J. Wolfe, A.Z. Tarnopolsky, N.H. Fletcher, L.C.L. Hollenberg, and J. Smith published a paper titled “Some Effects of the Player’s Vocal Track and Tongue On Wind Instrument Sound” in 2003. They used two different artificial players. One used fluid filled latex “lips” that appears to be similar in design to Gilbert’s and Pettiot’s one. The other they described as, “a simple cantilever spring. We call this version of the player Phyl, for ‘PHYsicist’s Lips’.” (Wolfe, et al)

In 2007 Seona Bromage’s thesis used artificial lips made of latex rubber tubes filled with water. Bromage’s paper includes this image, which suggests that the mouthpiece was centered on the artificial lips.

– Visualization of the Lip Motion of Brass Instrument Players, and Investigations of an Artificial Mouth as a Tool for Comparative Studies of Instruments, Seona Bromage, p. 11

Here’s a photograph of the actual “mouth.”

– Visualization of the Lip Motion of Brass Instrument Players, and Investigations of an Artificial Mouth as a Tool for Comparative Studies of Instruments, Seona Bromage, p. 22

Bromage also compared the artificial lips playing a trombone to actual musicians playing, using a transparent mouthpiece. I have to admit that the discussion of the physics involved went over my head, so I’m not sure what to think of the results of this paper.
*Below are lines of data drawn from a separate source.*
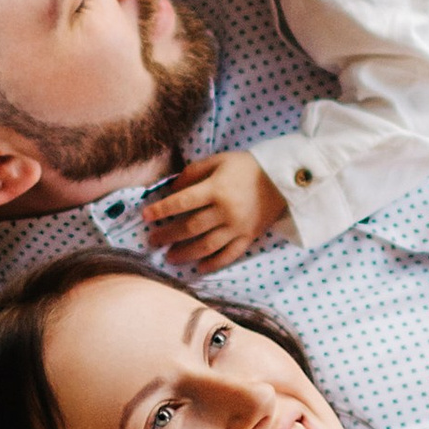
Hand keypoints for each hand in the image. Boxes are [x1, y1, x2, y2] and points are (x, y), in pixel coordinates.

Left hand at [144, 149, 289, 272]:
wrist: (283, 179)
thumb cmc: (247, 166)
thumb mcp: (218, 160)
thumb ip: (193, 173)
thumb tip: (172, 189)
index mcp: (216, 189)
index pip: (182, 202)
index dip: (161, 210)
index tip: (145, 216)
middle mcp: (226, 211)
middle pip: (190, 227)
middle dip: (168, 235)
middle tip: (152, 241)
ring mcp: (238, 227)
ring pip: (207, 246)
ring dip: (185, 253)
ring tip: (169, 257)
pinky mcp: (249, 237)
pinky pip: (229, 255)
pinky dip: (213, 264)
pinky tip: (199, 267)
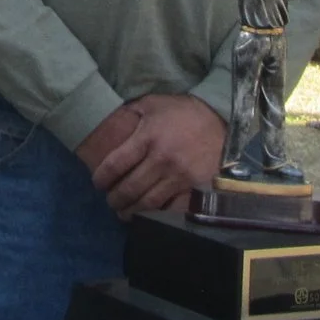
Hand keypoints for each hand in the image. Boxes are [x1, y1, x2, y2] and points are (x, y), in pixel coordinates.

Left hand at [89, 94, 225, 217]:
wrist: (221, 119)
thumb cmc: (182, 112)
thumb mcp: (153, 104)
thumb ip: (130, 113)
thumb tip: (108, 126)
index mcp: (148, 137)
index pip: (115, 164)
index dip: (101, 178)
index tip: (98, 183)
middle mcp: (162, 159)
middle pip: (130, 188)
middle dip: (115, 200)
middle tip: (110, 202)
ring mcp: (180, 176)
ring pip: (149, 203)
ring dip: (132, 212)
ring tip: (124, 213)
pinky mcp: (195, 187)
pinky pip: (172, 208)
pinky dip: (158, 215)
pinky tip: (150, 216)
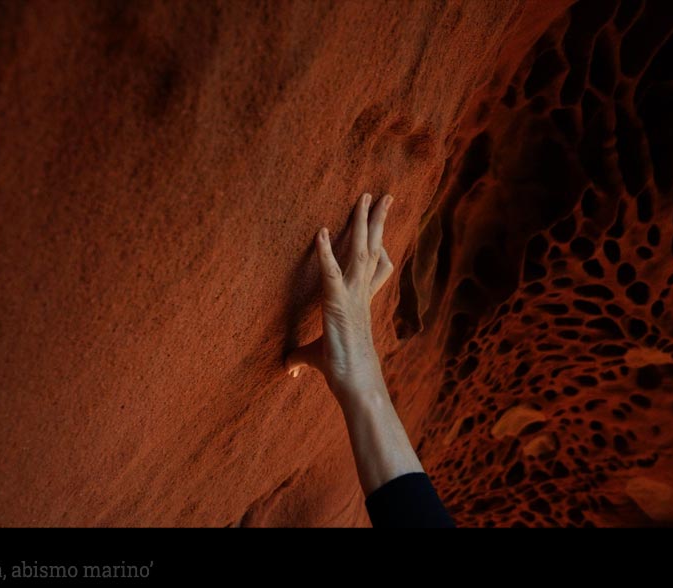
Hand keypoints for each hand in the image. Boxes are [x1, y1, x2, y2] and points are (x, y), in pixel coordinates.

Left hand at [286, 192, 395, 406]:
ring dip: (362, 223)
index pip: (374, 268)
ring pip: (361, 252)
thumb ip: (301, 356)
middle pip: (373, 249)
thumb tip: (287, 367)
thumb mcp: (316, 358)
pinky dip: (326, 253)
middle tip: (385, 195)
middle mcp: (361, 294)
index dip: (378, 246)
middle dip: (378, 221)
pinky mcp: (338, 305)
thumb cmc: (342, 371)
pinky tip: (321, 232)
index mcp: (360, 301)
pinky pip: (331, 273)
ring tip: (365, 197)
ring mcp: (353, 297)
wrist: (356, 386)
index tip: (381, 229)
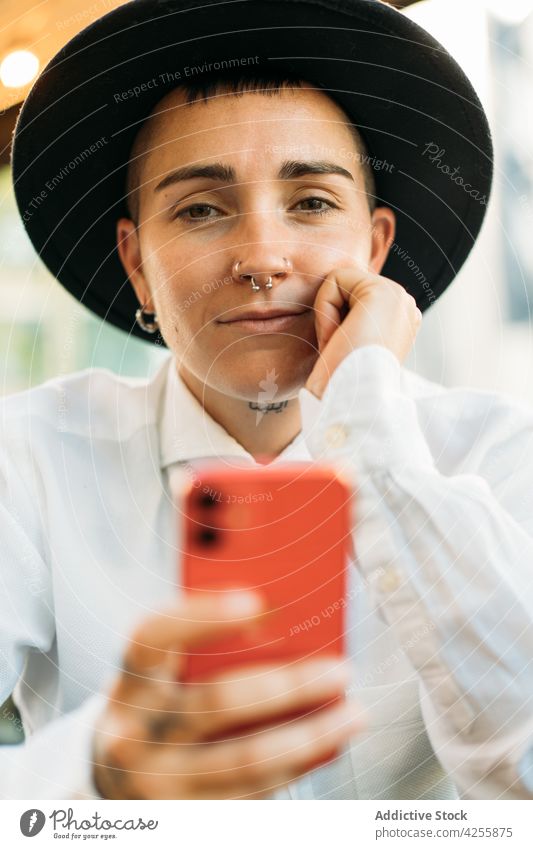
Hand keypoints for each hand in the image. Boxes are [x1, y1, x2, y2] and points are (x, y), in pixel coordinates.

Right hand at [92, 592, 362, 798]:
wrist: (117, 783)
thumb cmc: (158, 709)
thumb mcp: (162, 677)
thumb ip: (202, 649)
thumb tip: (279, 618)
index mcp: (131, 681)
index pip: (153, 636)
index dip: (201, 615)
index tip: (255, 601)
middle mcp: (133, 733)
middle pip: (216, 702)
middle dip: (288, 685)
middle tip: (339, 670)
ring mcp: (156, 784)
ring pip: (245, 759)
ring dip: (308, 736)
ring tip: (351, 715)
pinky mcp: (184, 819)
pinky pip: (250, 796)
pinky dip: (295, 770)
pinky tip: (325, 749)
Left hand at [305, 265, 422, 399]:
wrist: (352, 405)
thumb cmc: (342, 388)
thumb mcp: (349, 349)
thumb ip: (351, 322)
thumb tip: (338, 311)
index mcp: (401, 321)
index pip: (351, 298)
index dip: (336, 324)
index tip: (343, 353)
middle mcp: (406, 307)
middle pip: (345, 286)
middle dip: (332, 317)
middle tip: (341, 351)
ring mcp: (399, 297)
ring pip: (339, 282)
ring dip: (328, 316)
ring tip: (342, 345)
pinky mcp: (382, 292)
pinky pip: (335, 281)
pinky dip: (325, 309)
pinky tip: (338, 336)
In fact, I’m not sure what to make of any of these acoustics papers. I *think* that I’m following the general discussion, but an awful lot of the physics are beyond my understanding. Combine that with the use of terms that mean something different to me (for example, upstream and downstream are terms that I would use to describe the general direction the air is directed as it passes the lips into the mouthpiece, but in physics they mean something completely different).

Just as musicians like me are not usually well trained in physics, I doubt that the physicists studying the acoustics of brass instrument have a well informed understanding of brass embouchure mechanics. To be honest, I don’t find many brass musicians have an accurate understanding of embouchure mechanics either. For the purposes of their physics research I guess it doesn’t make that much difference, but I am curious if modeling the lips in a more realistic way would maybe provide some insights that we could use to advance our understanding of instrument construction or brass pedagogy.